- Instructions to follow:
Aim for an exact copy of the listing, without any images.

- Raw data:
..........

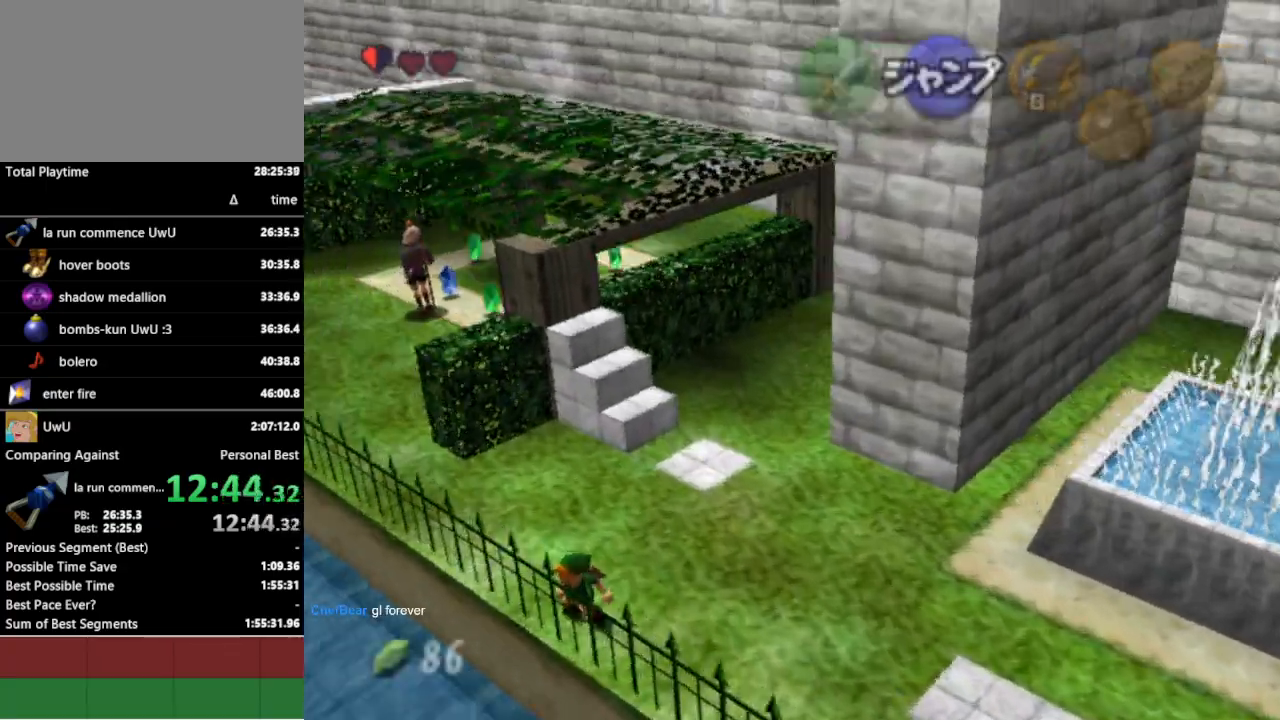
{"buttons": ["A", "L1"], "left_stick": "left", "right_stick": "center", "events": [[133, "A", "down"], [267, "A", "up"], [467, "A", "down"]]}
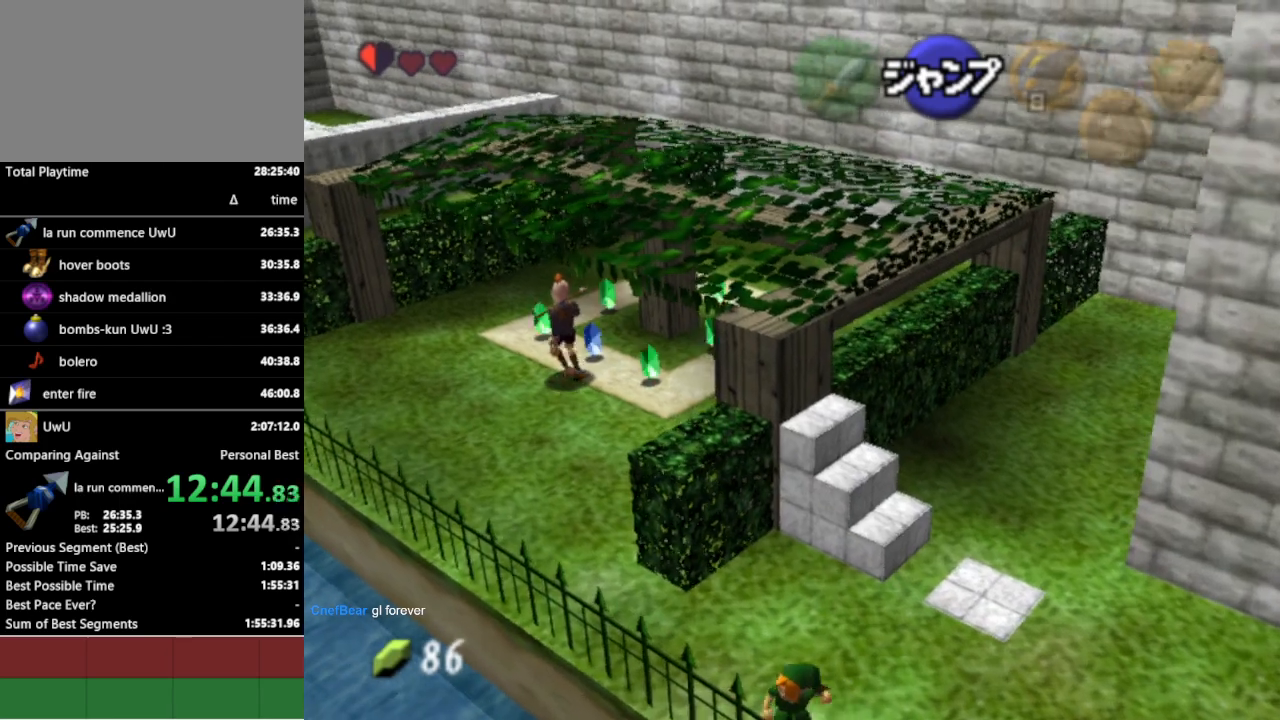
{"buttons": ["L1"], "left_stick": "left", "right_stick": "center", "events": [[100, "A", "up"], [333, "A", "down"], [467, "A", "up"]]}
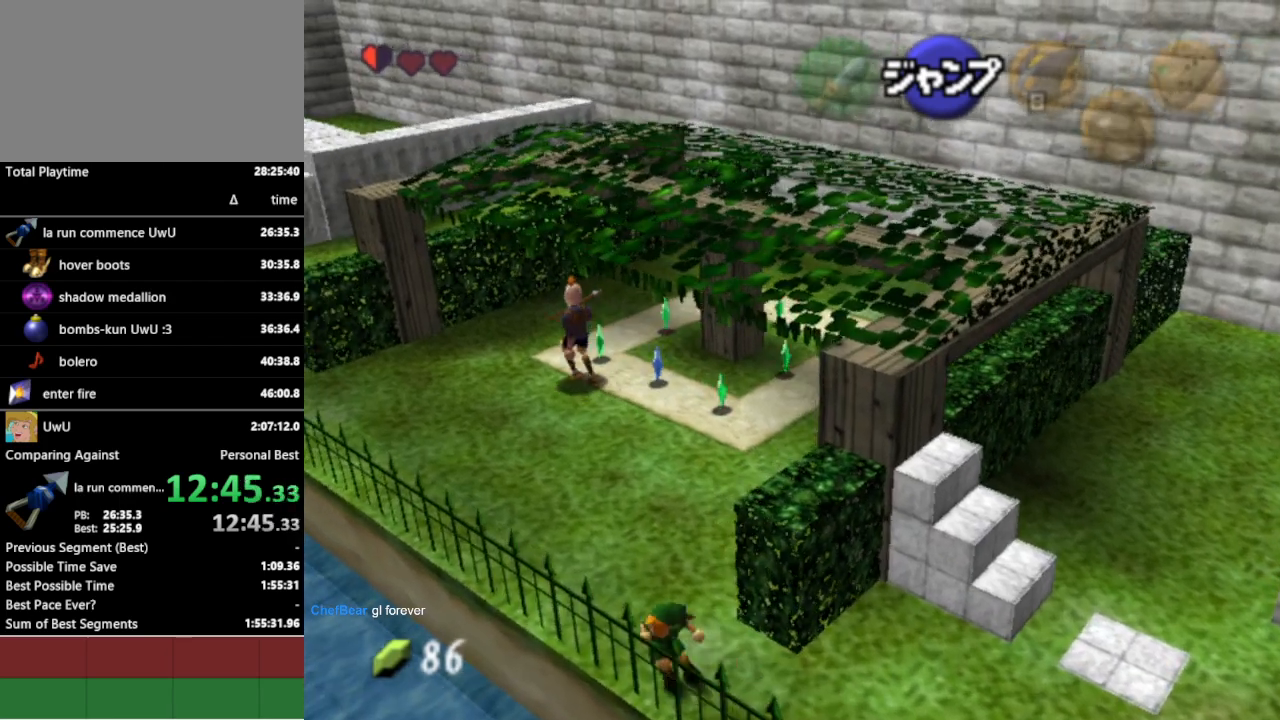
{"buttons": ["L1"], "left_stick": "left", "right_stick": "center", "events": [[167, "A", "down"], [333, "A", "up"]]}
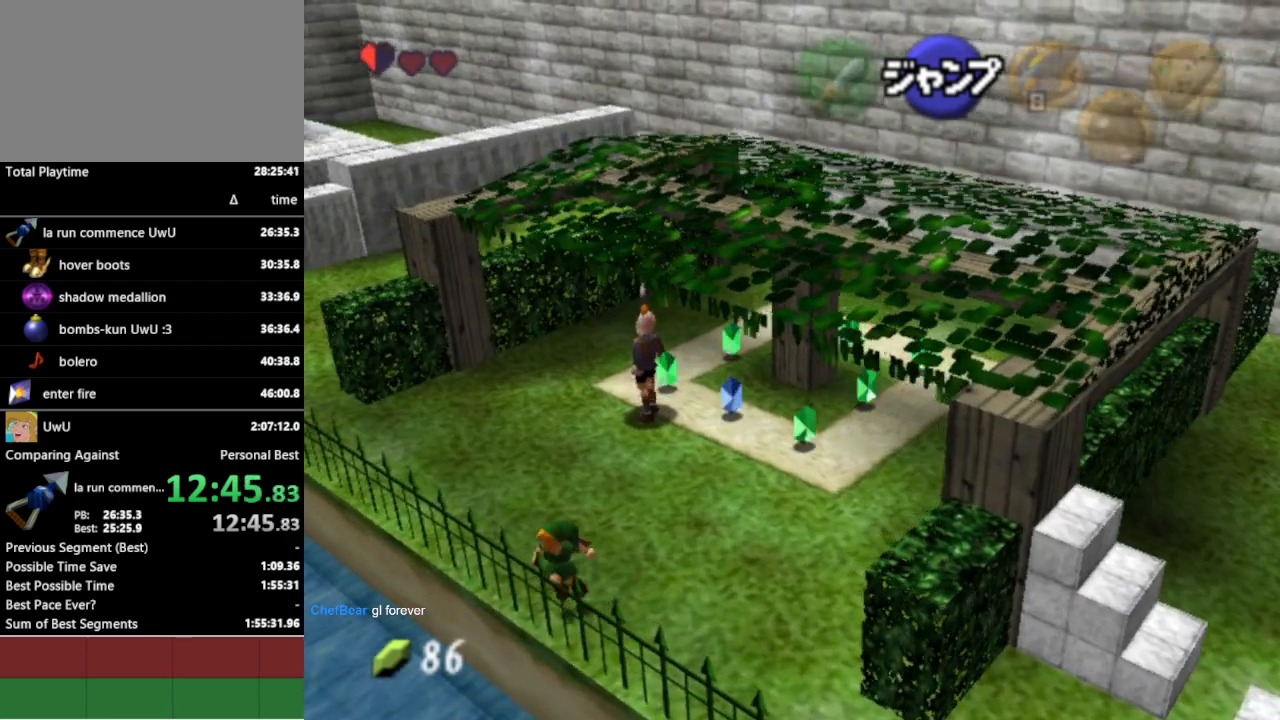
{"buttons": ["A", "L1"], "left_stick": "left", "right_stick": "center", "events": [[67, "A", "down"], [167, "A", "up"], [400, "A", "down"]]}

..........

- Answer to this problem:
{"buttons": ["A", "L1"], "left_stick": "left", "right_stick": "center", "events": [[133, "A", "down"], [267, "A", "up"], [467, "A", "down"]]}
{"buttons": ["L1"], "left_stick": "left", "right_stick": "center", "events": [[100, "A", "up"], [333, "A", "down"], [467, "A", "up"]]}
{"buttons": ["L1"], "left_stick": "left", "right_stick": "center", "events": [[167, "A", "down"], [333, "A", "up"]]}
{"buttons": ["A", "L1"], "left_stick": "left", "right_stick": "center", "events": [[67, "A", "down"], [167, "A", "up"], [400, "A", "down"]]}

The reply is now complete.